Campaign Memories and Alka-Seltzer Dreams

In which our man Will Durst lays Presidential Campaign 2000 to rest with a compendium of his favorite moments of the past 12 months.

Image: AP Photo/Beth Keise

“Will,” you say, “there can’t possibly be any good memories among the thousands of laughable, absurd, ludicrous moments our two lovable major political parties have provided us over the past 12 months.”

Well no, dear friends, there are not. Nonetheless, I like making lists. So, I have exhaustively sifted through the gaffes, scams, and blunders of the past campaign, and here are the ones I can remember.

  • Iowa Republican debate: John McCain is asked if he would keep Alan Greenspan on as chair of the Federal Reserve. McCain says that not only would he retain Greenspan, but if Big Alan were to die, McCain would prop him up and put sunglasses on him like in “Weekend at Bernie’s.” What he doesn’t mention is the precedent for this in Republican politics: That’s what they did with Reagan during his entire second term.

  • New Hampshire primary: Orrin Hatch drops out after polls show he remains at 0 percent with a plus or minus 4 percent margin of error.

  • New Hampshire Republican debate: George W. is asked the first thing he would do if elected.
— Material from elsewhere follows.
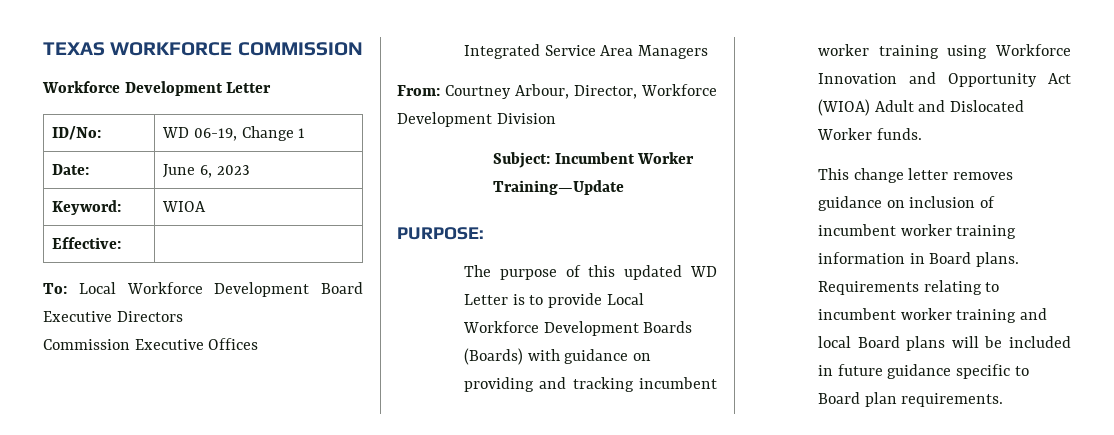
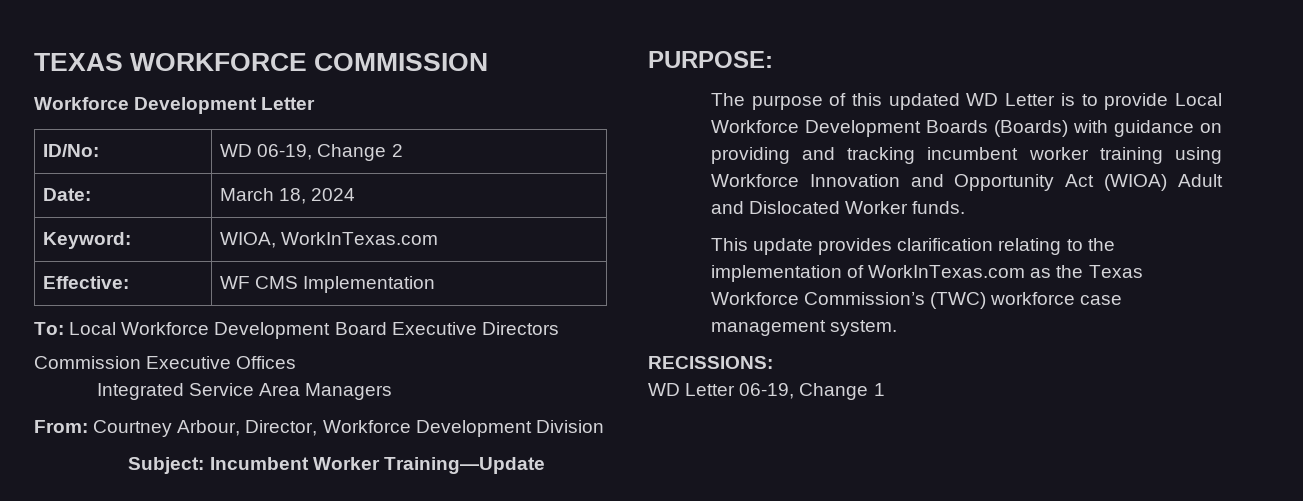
[298,128,306,138] 1 -> [391,144,403,157] 2
[163,164,250,178] June 6, 2023 -> [220,188,356,204] March 18, 2024
[162,201,207,212] WIOA -> [220,232,439,248] WIOA, WorkInTexas.com
(122, 243) none -> [220,276,436,293] WF CMS Implementation
[853,168,1014,183] [817,196,996,211] [817,224,1017,239] [817,252,1020,267] [817,280,1000,295] [817,308,1048,323] [817,336,1071,351] [817,364,1029,379] [817,392,1004,407] change letter removes guidance on inclusion of incumbent worker training information in Board plans. Requirements relating to incumbent worker training and local Board plans will be included in future guidance specific to Board plan requirements. -> [753,238,1115,255] [710,265,1143,282] [710,292,1123,309] [710,320,898,336] [648,356,773,369] [648,383,885,400] update provides clarification relating to the implementation of WorkInTexas.com as the Texas Workforce Commission’s (TWC) workforce case management system. // RECISSIONS: // WD Letter 06-19, Change 1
He says he would get down on his knees and ask God to help him. Gary Bauer leans over and says, “If you get elected, that’s the first thing we’re all going to do.”

  • New Hampshire Democratic debate: Bradley and Gore refuse to use strobe lights; millions of viewers who are unable to detect any signs of movement tune out, thinking a satellite glitch has occurred.

  • New Hampshire Gore rally: I’m sorry, I dozed off. Were you saying something?

  • Oakland Bush rally: Not one African American in attendance.

  • Republican Convention, Moment I: In an effort to appear sensitive to diversity, Bush picks a former CEO from a totally different Texas oil company as his running mate.

  • Democratic Convention, Moment I: Bill Clinton executes a perfect rock-star walk to the podium, but disappoints the crowd by failing to throw scarves while crooning “Blue Suede Shoes.”

  • Democratic Convention, Moment II: Barbra Streisand wears sunglasses in Staples Center so she won’t be recognized in her skybox as she waves at the cameras.

  • Democratic Convention, Moment III: Al tries to pump Tipper’s stomach with his tongue.

  • Presidential Debates, Moment I: Gore strides up to Bush, looks like he’s going to belt him, and in his only authentic moment all year long, Bush does a double take.

  • Presidential Debates, Moment II: Bush says he’s for affirmative access, not affirmative action. Hey, he’s the son of a president running for the presidency: That is affirmative action.

  • Presidential Debates, Moment III: Supporters find they believe in a lot of what Al Gore says, until he says it. Then the insight hits: “I thought so too, but now I’m not so sure.”